▶ [Work task]:
Show every line of the data where the word "take" can be found.
-- Data shown follows --
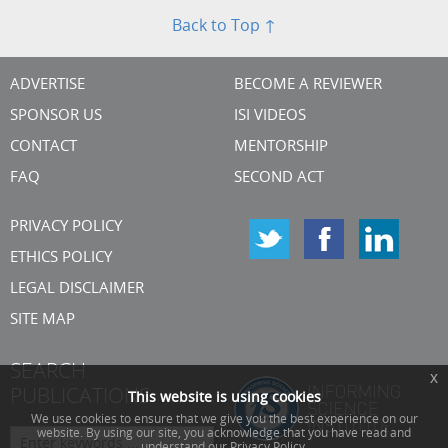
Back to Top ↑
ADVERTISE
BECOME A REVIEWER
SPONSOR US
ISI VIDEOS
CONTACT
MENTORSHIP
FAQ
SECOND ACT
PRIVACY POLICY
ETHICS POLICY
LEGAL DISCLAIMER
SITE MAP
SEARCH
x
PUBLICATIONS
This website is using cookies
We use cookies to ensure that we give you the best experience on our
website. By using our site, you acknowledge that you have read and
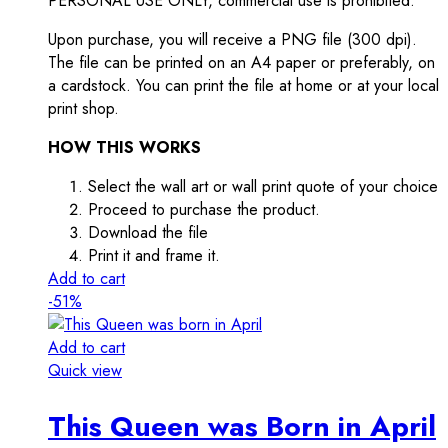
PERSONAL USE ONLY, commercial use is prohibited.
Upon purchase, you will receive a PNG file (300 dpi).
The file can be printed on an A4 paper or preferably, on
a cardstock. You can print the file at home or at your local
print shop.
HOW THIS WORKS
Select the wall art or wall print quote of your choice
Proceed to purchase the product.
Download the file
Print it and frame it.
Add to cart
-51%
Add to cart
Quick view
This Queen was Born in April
-- Data shown concluded --
-- Data shown follows --
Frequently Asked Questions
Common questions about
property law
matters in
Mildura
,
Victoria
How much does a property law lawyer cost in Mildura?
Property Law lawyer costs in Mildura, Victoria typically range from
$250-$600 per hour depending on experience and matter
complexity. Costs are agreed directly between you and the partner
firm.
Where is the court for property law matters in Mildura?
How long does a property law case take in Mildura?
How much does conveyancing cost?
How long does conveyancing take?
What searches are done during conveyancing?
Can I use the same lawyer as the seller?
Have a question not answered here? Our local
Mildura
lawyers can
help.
-- Data shown concluded --
▶ [Answer to this task]:
How long does a property law case take in Mildura?
How long does conveyancing take?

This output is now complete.